- [Task]:
Scan the entries below. List each line with "Miyamoto".

(Extracted page text data)
-------------------------

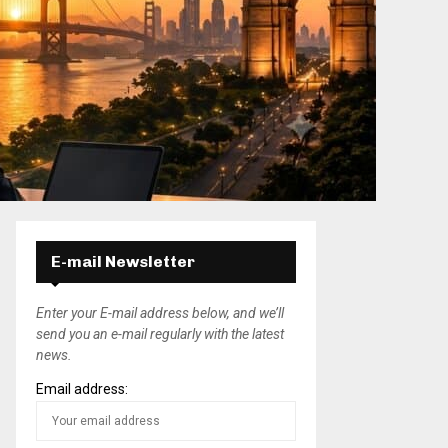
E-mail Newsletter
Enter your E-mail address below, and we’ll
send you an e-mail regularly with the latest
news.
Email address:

-------------------------

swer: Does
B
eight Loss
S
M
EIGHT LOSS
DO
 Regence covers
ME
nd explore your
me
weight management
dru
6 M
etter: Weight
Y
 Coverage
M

-------------------------

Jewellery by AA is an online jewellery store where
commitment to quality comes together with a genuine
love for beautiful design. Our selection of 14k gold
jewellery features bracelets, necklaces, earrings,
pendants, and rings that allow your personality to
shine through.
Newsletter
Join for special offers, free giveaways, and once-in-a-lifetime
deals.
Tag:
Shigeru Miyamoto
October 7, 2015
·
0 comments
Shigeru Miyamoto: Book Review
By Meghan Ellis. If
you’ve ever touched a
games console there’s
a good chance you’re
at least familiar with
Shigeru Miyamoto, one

-------------------------

- [Finished task]:
Shigeru Miyamoto
Shigeru Miyamoto: Book Review
Shigeru Miyamoto, one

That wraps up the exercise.